Bill Herndon, agricultural economist with the Mississippi State University Extension Service, said the state had 235 dairy farms in August before Hurricane Katrina. On April 1, Mississippi was down to 198.
“Since the first of the year, milk prices have fallen about 15 percent. That is causing additional financial stress to the remaining farms, which are facing increased costs for electricity, tractor fuel, and transportation of supplies and milk,” Herndon said. “It will be 12 to 18 months before prices improve, and energy costs are not expected to go down significantly in the future.”
Herndon said the industry experiences peaks and valleys every two or three years.
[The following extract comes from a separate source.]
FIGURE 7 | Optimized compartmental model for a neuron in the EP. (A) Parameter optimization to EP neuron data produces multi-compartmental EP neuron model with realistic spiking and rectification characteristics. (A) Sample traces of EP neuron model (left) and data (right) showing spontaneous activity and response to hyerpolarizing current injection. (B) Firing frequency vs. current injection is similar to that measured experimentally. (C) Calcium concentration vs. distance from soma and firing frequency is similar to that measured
In 2002-2003, dairy prices fell to 25-year lows, then turned around and posted record highs in 2004-2005.
Lamar Adams, Walthall County Extension director, said these wild milk price fluctuations complicate the budgeting process for dairy farms. Farmers already were getting out of the business before Hurricane Katrina hit on Aug. 29, but then many more farms in South Mississippi sold out in those first days and weeks after the storm.
“Without electricity, farmers had to run generators to milk the cows. Trucks could not get to the farms, so farmers had to dump the milk,” Adams said. “That meant their expenses were significantly higher, and they were not making any money. Then they also had to repair all the damage from the winds.”
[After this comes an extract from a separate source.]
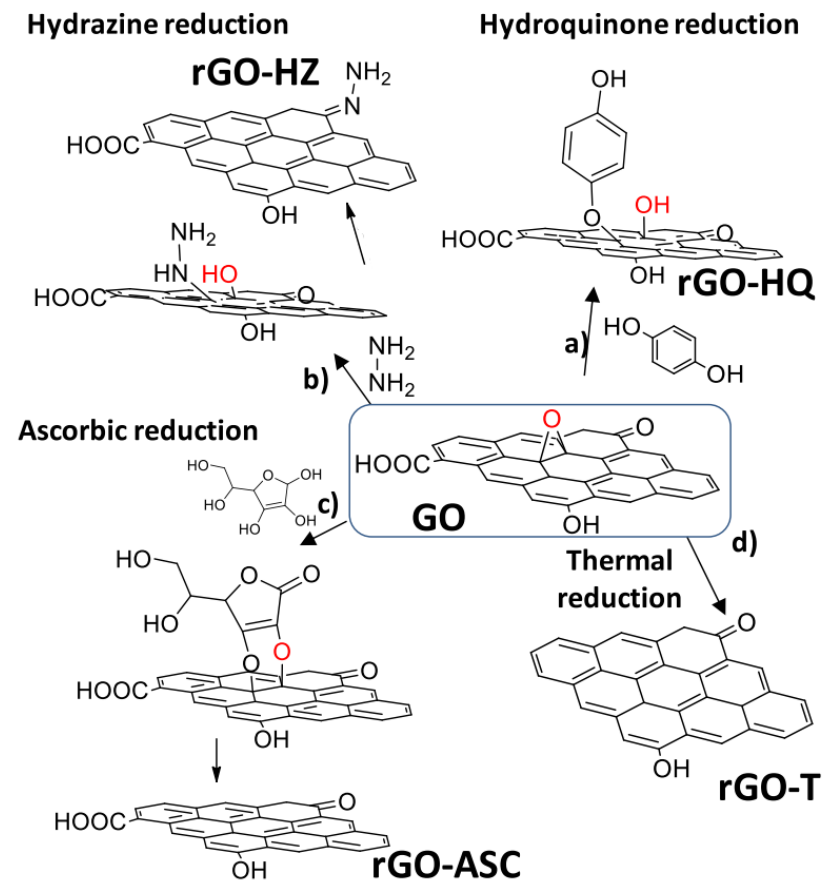
Figure 8. Variation of the nature of functional groups in reduced graphene ‐ oxide (rGO) depending on the reduction treatment: ( a ) hydroquinone, ( b ) hydrazine, ( c ) ascorbic acid as reducing agents, or ( d ) by thermal reduction. Reprinted with permission from reference [131].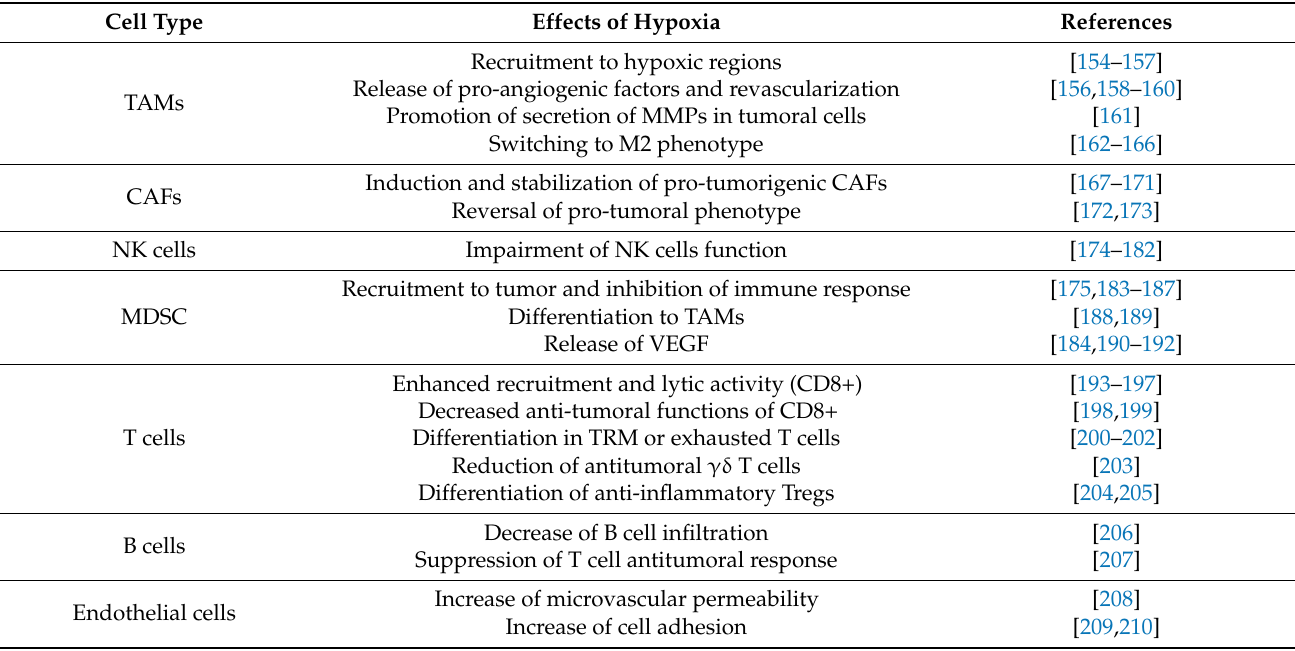
Table 1. Effects of hypoxia over cellular components of immune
Adams said most farmers have insurance, but not enough to cover complete replacement costs. In addition to the immediate damage from Katrina, the following drought delayed ryegrass for those who still could afford it. Instead of having ryegrass pastures for November grazing, cattlemen had to rely on hay until February.
“When I came to Walthall County in 1990, there were 90 dairies. Now there are 36,” Adams said. “If something doesn't change soon, we'll lose many more farms in the next several months.”
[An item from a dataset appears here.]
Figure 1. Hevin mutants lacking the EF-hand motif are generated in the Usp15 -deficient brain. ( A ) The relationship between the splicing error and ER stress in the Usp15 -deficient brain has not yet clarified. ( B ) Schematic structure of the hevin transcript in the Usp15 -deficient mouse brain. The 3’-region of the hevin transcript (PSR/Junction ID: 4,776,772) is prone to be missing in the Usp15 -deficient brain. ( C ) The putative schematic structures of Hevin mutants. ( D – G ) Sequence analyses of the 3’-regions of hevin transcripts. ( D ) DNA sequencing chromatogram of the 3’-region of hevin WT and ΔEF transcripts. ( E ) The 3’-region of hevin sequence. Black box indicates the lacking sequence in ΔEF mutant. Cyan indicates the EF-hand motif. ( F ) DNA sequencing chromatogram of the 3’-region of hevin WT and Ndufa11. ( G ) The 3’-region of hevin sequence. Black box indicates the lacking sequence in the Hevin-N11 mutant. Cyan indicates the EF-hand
Oktibbeha County dairyman David McGee has worked to make good management decisions for 21 years on Mactoc Farm in the Oktoc Community near Starkville. After graduating with a degree in dairy science from MSU in 1985, he joined his father on the family farm. Together, they have consistently led the state in the “Rolling Herd Average,” the annual average milk output per cow.
“We went from fewer than 100 cows to more than 200 in the first 10 years. We were able to increase production by more than 10,000 pounds of milk per cow from 17,500 pounds to 28,000 RHA. We pushed good genetics and did whatever we could to control the environment,” McGee said. “We have continued to do what we could, but the cycles in the industry are getting too short. One out of three years may be decent.”
In addition to falling milk prices, McGee said storms have added to his expenses and pushed him to sell his cattle.
“Hurricane Katrina took down about a third of the shade cloth over a 200-cow lock-up barn, and we replaced it with a roof. Then recent straight-line winds collapsed that roof,” McGee said. “There's really not much infrastructure to support the industry in this area. It's getting harder to find people to work on dairy equipment.”
Since the McGees' registered Holstein herd has national appeal because of good genetics and high production levels, they opted to sell their cattle through private treaty to a much larger farm in Kentucky.
Herndon said Mactoc Farm's ability to consistently lead the state in production is a sign of good management.
“It shows everyone how tough things are when farms like this one get out of the business,” Herndon said.